* _Directions for this task_:
In the entries that follow, the line with "(393, 275) = (472, 185): turquoise" opens the range and the line with "(160, 155) = (70, 354): globe" closes it; repeat that range exactly, both lines included.
++++++++++
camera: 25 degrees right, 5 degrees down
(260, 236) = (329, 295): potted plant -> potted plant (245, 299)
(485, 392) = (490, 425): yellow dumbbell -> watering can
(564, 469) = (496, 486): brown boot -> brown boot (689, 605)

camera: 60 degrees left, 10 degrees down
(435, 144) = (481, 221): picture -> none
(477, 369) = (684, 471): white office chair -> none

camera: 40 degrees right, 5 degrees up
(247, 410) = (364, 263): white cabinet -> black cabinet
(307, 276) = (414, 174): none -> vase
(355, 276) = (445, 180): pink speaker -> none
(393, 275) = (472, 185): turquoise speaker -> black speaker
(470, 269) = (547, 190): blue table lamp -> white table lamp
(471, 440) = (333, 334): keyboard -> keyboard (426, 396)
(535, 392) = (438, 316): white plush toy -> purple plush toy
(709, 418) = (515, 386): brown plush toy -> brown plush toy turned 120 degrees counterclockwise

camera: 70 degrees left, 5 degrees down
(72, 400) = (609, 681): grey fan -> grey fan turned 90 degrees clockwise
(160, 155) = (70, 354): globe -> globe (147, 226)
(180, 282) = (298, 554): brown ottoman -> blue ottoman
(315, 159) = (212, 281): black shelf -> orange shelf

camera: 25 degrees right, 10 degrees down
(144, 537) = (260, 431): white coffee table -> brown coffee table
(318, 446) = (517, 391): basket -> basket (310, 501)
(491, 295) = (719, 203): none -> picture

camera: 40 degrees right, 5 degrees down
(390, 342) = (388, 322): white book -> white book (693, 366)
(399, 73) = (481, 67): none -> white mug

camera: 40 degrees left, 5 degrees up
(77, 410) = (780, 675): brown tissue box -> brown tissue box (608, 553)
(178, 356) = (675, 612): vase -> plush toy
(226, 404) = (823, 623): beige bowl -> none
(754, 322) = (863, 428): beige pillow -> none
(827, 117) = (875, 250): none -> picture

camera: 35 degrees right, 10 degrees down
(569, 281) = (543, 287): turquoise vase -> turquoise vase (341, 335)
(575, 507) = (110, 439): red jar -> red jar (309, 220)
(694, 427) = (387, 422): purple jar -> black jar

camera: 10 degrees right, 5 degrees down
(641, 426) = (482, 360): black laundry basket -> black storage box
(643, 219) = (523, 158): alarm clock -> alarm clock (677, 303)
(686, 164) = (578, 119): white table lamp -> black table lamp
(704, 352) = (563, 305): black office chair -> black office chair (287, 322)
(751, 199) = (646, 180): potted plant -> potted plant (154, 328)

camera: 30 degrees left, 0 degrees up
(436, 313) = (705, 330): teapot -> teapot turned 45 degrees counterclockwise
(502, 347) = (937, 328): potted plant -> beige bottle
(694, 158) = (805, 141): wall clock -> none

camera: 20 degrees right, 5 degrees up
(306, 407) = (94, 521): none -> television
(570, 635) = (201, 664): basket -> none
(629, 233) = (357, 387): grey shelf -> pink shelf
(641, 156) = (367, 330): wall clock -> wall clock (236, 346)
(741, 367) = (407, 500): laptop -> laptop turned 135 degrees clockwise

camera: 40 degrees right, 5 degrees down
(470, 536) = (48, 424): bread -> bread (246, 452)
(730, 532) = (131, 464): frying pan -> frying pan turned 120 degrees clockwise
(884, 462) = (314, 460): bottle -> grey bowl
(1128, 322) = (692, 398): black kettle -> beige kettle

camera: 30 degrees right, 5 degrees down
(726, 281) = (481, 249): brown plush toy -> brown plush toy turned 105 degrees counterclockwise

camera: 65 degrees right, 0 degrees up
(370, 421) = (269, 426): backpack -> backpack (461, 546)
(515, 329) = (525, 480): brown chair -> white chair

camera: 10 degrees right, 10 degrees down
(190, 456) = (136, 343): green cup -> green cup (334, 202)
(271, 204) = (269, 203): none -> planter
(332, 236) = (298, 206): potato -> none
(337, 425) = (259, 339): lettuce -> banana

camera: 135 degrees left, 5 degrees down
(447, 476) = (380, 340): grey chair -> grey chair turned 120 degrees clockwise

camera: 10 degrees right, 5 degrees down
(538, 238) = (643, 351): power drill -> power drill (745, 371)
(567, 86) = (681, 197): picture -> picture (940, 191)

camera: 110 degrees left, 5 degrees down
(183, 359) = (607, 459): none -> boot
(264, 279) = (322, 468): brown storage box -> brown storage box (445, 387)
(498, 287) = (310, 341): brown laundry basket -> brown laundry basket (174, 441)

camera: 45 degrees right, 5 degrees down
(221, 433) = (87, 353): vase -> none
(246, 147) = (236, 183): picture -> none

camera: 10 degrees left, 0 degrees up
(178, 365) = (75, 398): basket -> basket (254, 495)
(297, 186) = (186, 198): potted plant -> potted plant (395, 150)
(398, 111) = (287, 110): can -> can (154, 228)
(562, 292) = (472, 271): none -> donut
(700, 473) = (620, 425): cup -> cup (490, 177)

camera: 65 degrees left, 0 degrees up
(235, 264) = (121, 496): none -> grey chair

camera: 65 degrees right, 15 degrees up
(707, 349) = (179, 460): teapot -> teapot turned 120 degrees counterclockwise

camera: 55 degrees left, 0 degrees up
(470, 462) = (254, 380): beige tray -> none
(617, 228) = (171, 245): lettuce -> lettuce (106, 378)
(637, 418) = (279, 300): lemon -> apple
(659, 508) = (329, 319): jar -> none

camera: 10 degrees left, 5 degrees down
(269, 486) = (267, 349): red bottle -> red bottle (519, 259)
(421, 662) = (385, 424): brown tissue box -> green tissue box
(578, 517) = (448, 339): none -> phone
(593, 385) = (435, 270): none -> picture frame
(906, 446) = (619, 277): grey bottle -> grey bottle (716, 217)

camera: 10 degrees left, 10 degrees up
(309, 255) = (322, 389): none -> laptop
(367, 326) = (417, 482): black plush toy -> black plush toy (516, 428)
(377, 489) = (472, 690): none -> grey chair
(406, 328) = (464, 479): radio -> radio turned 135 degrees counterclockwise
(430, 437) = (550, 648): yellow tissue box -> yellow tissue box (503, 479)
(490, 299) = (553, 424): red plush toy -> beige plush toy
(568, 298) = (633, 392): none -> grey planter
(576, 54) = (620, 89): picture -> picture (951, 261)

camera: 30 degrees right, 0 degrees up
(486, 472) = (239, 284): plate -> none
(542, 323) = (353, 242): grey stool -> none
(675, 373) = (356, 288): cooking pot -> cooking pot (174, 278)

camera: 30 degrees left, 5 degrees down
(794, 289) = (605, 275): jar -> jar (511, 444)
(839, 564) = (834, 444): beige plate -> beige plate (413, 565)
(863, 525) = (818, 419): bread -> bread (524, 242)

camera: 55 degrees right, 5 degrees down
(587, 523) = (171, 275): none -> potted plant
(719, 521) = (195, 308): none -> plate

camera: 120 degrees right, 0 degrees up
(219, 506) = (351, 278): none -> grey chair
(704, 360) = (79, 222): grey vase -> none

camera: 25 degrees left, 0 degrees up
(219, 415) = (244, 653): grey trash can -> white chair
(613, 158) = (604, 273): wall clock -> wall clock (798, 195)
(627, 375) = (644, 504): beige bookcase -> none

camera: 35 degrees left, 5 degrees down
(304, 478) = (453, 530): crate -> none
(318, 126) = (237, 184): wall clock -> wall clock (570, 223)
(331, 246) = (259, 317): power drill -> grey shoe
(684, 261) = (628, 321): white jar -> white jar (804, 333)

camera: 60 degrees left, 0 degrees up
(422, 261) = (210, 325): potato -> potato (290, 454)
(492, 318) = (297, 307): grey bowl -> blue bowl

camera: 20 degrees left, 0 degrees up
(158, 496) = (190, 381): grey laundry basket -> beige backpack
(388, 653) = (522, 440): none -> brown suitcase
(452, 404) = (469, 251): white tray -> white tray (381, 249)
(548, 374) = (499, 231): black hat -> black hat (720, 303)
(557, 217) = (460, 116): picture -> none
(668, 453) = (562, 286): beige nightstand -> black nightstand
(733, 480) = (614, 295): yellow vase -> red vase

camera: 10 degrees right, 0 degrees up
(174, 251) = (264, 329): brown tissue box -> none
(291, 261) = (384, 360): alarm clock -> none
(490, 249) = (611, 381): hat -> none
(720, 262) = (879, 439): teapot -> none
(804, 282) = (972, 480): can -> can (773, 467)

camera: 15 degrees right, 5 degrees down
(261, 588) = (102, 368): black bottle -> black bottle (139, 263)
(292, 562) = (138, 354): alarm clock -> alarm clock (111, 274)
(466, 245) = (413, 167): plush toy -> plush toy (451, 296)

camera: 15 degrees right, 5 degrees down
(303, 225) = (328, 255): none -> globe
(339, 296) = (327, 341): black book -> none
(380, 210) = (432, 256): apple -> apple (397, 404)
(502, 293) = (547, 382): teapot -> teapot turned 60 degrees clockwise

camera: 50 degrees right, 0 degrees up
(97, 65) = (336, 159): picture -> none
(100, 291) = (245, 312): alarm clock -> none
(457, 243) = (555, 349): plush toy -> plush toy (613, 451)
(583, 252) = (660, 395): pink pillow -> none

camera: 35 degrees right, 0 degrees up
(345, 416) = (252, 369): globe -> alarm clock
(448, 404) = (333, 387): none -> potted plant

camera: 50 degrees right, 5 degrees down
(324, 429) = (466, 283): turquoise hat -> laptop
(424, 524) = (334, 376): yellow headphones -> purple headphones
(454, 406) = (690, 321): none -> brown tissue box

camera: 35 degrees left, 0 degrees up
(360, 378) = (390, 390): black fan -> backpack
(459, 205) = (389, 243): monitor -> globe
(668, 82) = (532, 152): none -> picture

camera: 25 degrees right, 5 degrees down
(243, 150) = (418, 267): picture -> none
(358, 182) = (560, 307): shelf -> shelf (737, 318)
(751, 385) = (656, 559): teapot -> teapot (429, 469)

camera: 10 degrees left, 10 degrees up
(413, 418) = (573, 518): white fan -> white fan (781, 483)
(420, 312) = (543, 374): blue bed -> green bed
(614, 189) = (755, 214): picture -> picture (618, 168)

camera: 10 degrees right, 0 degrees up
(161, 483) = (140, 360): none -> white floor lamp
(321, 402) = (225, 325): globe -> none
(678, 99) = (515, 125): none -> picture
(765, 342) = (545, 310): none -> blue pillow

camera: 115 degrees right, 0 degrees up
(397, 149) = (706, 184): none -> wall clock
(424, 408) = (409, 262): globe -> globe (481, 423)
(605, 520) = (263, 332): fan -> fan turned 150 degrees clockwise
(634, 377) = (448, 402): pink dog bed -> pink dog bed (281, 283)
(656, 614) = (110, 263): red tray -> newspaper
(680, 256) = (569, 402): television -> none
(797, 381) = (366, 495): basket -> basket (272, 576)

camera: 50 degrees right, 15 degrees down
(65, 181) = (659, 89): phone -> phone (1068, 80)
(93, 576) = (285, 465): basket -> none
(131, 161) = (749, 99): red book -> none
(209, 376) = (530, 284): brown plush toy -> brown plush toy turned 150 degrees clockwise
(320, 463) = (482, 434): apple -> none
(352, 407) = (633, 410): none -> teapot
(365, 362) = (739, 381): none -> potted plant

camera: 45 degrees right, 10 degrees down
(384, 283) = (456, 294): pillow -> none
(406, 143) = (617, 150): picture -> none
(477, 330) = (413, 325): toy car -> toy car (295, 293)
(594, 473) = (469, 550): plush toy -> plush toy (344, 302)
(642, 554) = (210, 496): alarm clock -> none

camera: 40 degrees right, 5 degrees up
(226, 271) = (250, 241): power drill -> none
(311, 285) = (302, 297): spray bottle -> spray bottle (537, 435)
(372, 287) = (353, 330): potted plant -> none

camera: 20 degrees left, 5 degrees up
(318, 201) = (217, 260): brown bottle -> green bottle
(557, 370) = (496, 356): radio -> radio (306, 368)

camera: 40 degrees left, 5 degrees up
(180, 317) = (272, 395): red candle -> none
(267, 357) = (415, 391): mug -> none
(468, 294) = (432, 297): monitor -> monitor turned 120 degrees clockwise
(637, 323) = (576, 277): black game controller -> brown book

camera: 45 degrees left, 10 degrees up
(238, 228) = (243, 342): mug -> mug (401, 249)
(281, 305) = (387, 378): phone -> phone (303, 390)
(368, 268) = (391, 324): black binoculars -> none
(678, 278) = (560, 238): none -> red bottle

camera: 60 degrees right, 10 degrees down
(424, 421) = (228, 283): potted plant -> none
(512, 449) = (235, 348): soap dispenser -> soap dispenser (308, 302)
++++++++++
* _Answer section_:
(393, 275) = (472, 185): turquoise speaker -> black speaker
(470, 269) = (547, 190): blue table lamp -> white table lamp
(471, 440) = (333, 334): keyboard -> keyboard (426, 396)
(535, 392) = (438, 316): white plush toy -> purple plush toy
(709, 418) = (515, 386): brown plush toy -> brown plush toy turned 120 degrees counterclockwise

camera: 70 degrees left, 5 degrees down
(72, 400) = (609, 681): grey fan -> grey fan turned 90 degrees clockwise
(160, 155) = (70, 354): globe -> globe (147, 226)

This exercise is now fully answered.